Une même base recevait quatre configurations : station wagon, cabriolet, roadster et pick-up. Cette flexibilité permettait au modèle d’être aussi efficace dans les travaux agricoles qu’acceptable sur les avenues urbaines, un grand écart que les Jeep CJ d’après-guerre n’adressaient pas.
C’est cette capacité à franchir la frontière entre véhicule de travail et automobile de loisir qui fonde la comparaison avec le SUV moderne.
Le V6 Dauntless comme argument
Sous le capot, l’introduction du V6 Dauntless a marqué une rupture. Ce bloc développait 160 ch, soit près du double du quatre cylindres standard.

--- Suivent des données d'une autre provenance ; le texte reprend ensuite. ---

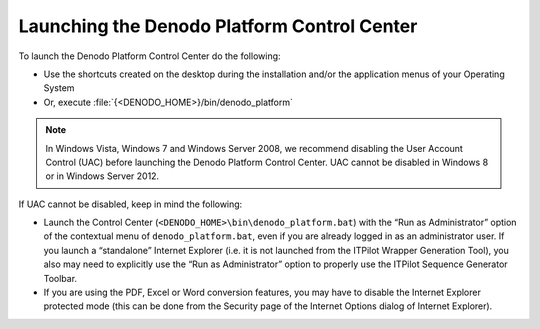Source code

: ============================================
Launching the Denodo Platform Control Center
============================================

To launch the Denodo Platform Control Center do the following:

-  Use the shortcuts created on the desktop during the installation
   and/or the application menus of your Operating System
-  Or, execute :file:`{<DENODO_HOME>}/bin/denodo_platform`

.. note:: In Windows Vista, Windows 7 and Windows Server 2008, we
   recommend disabling the User Account Control (UAC) before launching the
   Denodo Platform Control Center. UAC cannot be disabled in Windows 8 or
   in Windows Server 2012.

If UAC cannot be disabled, keep in mind the following:

-  Launch the Control Center (``<DENODO_HOME>\bin\denodo_platform.bat``)
   with the “Run as Administrator” option of the contextual menu of
   ``denodo_platform.bat``, even if you are already logged in as an
   administrator user. If you launch a “standalone” Internet Explorer
   (i.e. it is not launched from the ITPilot Wrapper Generation Tool),
   you also may need to explicitly use the “Run as Administrator” option
   to properly use the ITPilot Sequence Generator Toolbar.
-  If you are using the PDF, Excel or Word conversion features, you may
   have to disable the Internet Explorer protected mode (this can be
   done from the Security page of the Internet Options dialog of
   Internet Explorer).

.. I comment the note below because no one uses the 32-bit installer. 
   #25823 - Tray icons are not shown when running the platform servers using a 64-bit jre (still pending)

   .. note:: When you launch any Denodo server, an icon will be displayed
      in the notification area of your operating system. This icon will not be
      displayed when using a 64-bit Java Virtual Machine to launch the server.
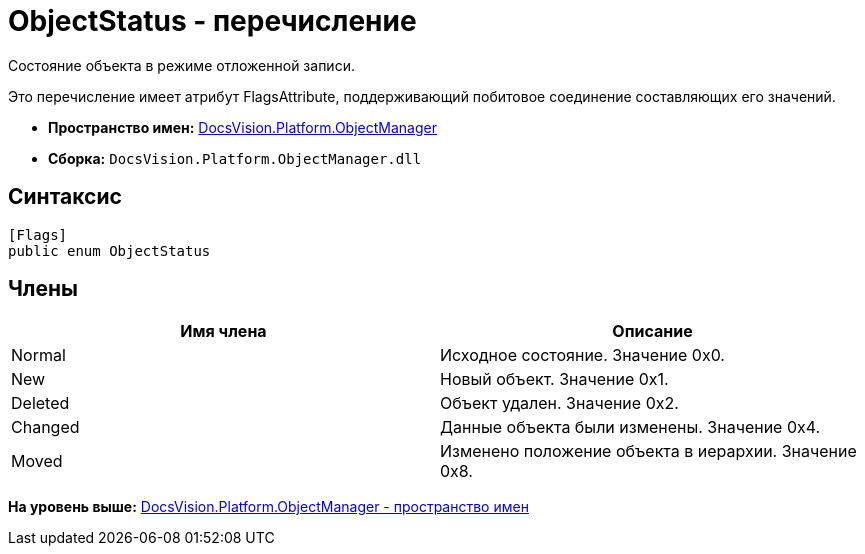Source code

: = ObjectStatus - перечисление

Состояние объекта в режиме отложенной записи.

Это перечисление имеет атрибут FlagsAttribute, поддерживающий побитовое соединение составляющих его значений.

* [.keyword]*Пространство имен:* xref:api/DocsVision/Platform/ObjectManager/ObjectManager_NS.adoc[DocsVision.Platform.ObjectManager]
* [.keyword]*Сборка:* [.ph .filepath]`DocsVision.Platform.ObjectManager.dll`

== Синтаксис

[source,pre,codeblock,language-csharp]
----
[Flags]
public enum ObjectStatus
----

== Члены

[cols=",",options="header",]
|===
|Имя члена |Описание
|Normal |Исходное состояние. Значение 0x0.
|New |Новый объект. Значение 0x1.
|Deleted |Объект удален. Значение 0x2.
|Changed |Данные объекта были изменены. Значение 0x4.
|Moved |Изменено положение объекта в иерархии. Значение 0x8.
|===

*На уровень выше:* xref:../../../../api/DocsVision/Platform/ObjectManager/ObjectManager_NS.adoc[DocsVision.Platform.ObjectManager - пространство имен]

Associé à la possibilité de recevoir une transmission automatique, il a ouvert le modèle à une clientèle bien plus large que celle des utilisateurs traditionnels de Jeep. Le confort d’usage devenait un argument sur un segment qui n’en avait jamais fait un.
Le modèle a été produit par Kaiser Jeep de 1966 à 1969, puis par AMC de 1970 à 1973.
Le chapitre espagnol
L’anniversaire prend une résonance particulière en Europe du Sud. À la fin des années 1960, l’entreprise VIASA, pour Vehículos Industriales Agrícolas S.A., a démarré la production du Jeep Comando dans ses installations de Saragosse.
Les exemplaires espagnols recevaient des moteurs diesel Perkins et Barreiros, dont la durabilité est restée dans les mémoires. Ils sont devenus un pilier de la mobilité rurale et des services publics espagnols.
Cette production ibérique s’inscrit dans un phénomène plus large des années 1960 et 1970, où les contraintes d’importation conduisaient les constructeurs américains à concéder des licences à des industriels locaux. Le site de Saragosse a d’ailleurs poursuivi une carrière automobile bien après VIASA : c’est aujourd’hui l’usine Stellantis de Figueruelas, l’un des sites les plus productifs du groupe.
📖 Lire aussi :
Ce que le modèle annonçait
La lecture rétrospective proposée par Jeep présente le Commando comme le pont entre les véhicules militaires de travail et les SUV de luxe contemporains.
L’analyse tient sur un point précis : le modèle a introduit l’idée qu’un véhicule capable de franchissement pouvait aussi être confortable, automatique et décliné en plusieurs carrosseries selon l’usage. C’est exactement la proposition commerciale du SUV actuel.
Elle a ses limites. Le Commando n’a jamais atteint les volumes de ses concurrents directs, et sa production s’est arrêtée en 1973 sans succession immédiate. Son influence tient davantage à ce qu’il a préfiguré qu’à ce qu’il a vendu.

Un anniversaire sans actualité produit
Le communiqué ne s’accompagne d’aucune annonce, ni série spéciale, ni exposition, ni reconstitution. Il s’agit d’une opération de valorisation patrimoniale, publiée par la filiale espagnole du groupe et centrée sur le lien local avec Saragosse.
Pour le lecteur français, l’intérêt se situe dans la partie industrielle du dossier. La production sous licence VIASA illustre une organisation de l’industrie automobile européenne aujourd’hui disparue, où chaque marché national protégé imposait un assemblage local. Les Jeep vendues aujourd’hui en Europe sortent d’usines Stellantis partagées avec Peugeot, Citroën et Opel, sur des plateformes communes. La logique est inversée : ce n’est plus la barrière douanière qui impose la production locale, mais la recherche d’économies d’échelle.